--- EXTRACT TO READ ---
Wildlife trafficking is the most legally significant application. CITES Appendix I taxa, including tigers, rhinos, elephants, great apes, and many reptile and plant species, are subject to near-total trade prohibition. Seizures of ivory, horn, skin, or bone require species identification to establish that a CITES-listed species is involved before a criminal charge can be framed. The CITES-listed status of a species is determined by the current CITES Appendices, which are updated at each Conference of the Parties. Analysts must use the current appendix list at the time of the offence, not a historical version.

National implementing legislation adds another layer. In the United States, the Lacey Act 1900 (as amended) prohibits trade in wildlife taken in violation of any law, domestic or foreign, making the CITES violation in the country of origin a predicate offence. The Endangered Species Act 1973 (ESA) establishes separate domestic protections for listed US species. In the United Kingdom, the Control of Trade in Endangered Species Regulations 2018 (COTES 2018) implements CITES and creates specific offences carrying up to five years imprisonment. In India, the Wildlife Protection Act 1972, amended most recently in 2022, schedules protected species with penalties up to seven years for Schedule I offences. In the European Union, Council Regulation (EC) 338/97 implements CITES and is directly applicable across member states.

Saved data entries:
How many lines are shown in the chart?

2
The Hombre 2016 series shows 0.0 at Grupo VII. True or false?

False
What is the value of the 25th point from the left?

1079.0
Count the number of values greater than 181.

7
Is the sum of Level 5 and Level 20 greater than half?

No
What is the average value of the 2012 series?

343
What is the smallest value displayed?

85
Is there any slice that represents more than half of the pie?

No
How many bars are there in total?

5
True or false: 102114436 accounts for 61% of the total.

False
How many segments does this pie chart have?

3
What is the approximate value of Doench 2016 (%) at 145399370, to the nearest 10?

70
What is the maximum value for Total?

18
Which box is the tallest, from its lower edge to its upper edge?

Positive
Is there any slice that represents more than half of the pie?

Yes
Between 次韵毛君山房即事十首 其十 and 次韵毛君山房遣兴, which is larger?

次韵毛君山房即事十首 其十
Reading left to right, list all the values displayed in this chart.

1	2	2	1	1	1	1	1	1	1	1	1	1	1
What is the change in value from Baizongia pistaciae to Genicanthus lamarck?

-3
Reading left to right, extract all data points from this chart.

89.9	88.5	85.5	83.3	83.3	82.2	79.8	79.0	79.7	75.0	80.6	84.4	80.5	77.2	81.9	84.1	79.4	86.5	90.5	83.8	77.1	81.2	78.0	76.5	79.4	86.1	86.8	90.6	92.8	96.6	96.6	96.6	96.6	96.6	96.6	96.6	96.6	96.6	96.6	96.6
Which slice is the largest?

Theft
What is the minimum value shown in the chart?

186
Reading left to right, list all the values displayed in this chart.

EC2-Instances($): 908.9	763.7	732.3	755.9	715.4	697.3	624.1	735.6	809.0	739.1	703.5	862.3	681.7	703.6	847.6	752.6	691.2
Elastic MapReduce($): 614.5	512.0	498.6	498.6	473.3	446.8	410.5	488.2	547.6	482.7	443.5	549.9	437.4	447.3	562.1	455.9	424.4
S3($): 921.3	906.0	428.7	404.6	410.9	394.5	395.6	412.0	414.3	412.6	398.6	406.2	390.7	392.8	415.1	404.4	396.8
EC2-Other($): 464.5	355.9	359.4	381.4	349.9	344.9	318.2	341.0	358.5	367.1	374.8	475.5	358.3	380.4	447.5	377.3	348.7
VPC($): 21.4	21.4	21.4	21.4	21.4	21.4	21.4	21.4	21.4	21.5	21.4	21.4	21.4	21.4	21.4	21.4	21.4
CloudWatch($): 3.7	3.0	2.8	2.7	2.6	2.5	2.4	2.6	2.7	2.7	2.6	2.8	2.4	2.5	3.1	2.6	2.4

--- TASKS ---
1. Retype the passage on wildlife trafficking law from "National implementing legislation" through "across member states.".
2. Based on the passage on wildlife trafficking law, why must seized ivory, horn, skin, or bone be identified to species?
3. Carry on the passage on wildlife trafficking law from where it stops.

--- RESULTS IN ORDER ---
1.
National implementing legislation adds another layer. In the United States, the Lacey Act 1900 (as amended) prohibits trade in wildlife taken in violation of any law, domestic or foreign, making the CITES violation in the country of origin a predicate offence. The Endangered Species Act 1973 (ESA) establishes separate domestic protections for listed US species. In the United Kingdom, the Control of Trade in Endangered Species Regulations 2018 (COTES 2018) implements CITES and creates specific offences carrying up to five years imprisonment. In India, the Wildlife Protection Act 1972, amended most recently in 2022, schedules protected species with penalties up to seven years for Schedule I offences. In the European Union, Council Regulation (EC) 338/97 implements CITES and is directly applicable across member states.

2. Identification has to establish that a CITES-listed species is involved. Without that, a criminal charge cannot be framed.

3.
Food fraud is a growing area for non-human DNA casework. Regulatory frameworks in the EU (Regulation 1169/2011 on food information to consumers), the US (under FDA jurisdiction and the Federal Food, Drug, and Cosmetic Act), and many other countries require accurate species labelling of fish, meat, and seafood products. Substitution of cheaper species for premium ones, such as labelling Nile perch as grouper, or substituting donkey meat for beef in processed products, is detected through cytb or COI sequencing of the product sample. The 2013 European horsemeat scandal, in which beef products were found to contain undeclared horse and pig DNA, accelerated investment in multi-species detection methods including metabarcoding.

Plant and timber forensics use chloroplast markers to identify wood species in illegal logging cases. The Convention on Biological Diversity and CITES Appendix II or III listings cover many timber species including certain mahogany, rosewood, and ebony taxa. Stable isotope analysis of wood can further assign geographic origin, complementing the species identification. The forensic botany subject covers plant evidence in broader detail. For animal and insect evidence in wildlife and ecological crime, see forensic entomology.

Sanger sequencing of a single amplicon identifies one dominant sequence. This is sufficient for a sample containing biological material from one species. It fails for mixtures: if two species' DNA is present in similar proportions, the chromatogram will show double peaks at polymorphic positions and cannot be interpreted as a single sequence. This scenario arises frequently in processed foods, environmental samples, and composite products. The solution is next-generation sequencing (NGS) in metabarcoding mode, where millions of short reads are each individually assigned to their taxon of origin, giving a species inventory of the entire sample.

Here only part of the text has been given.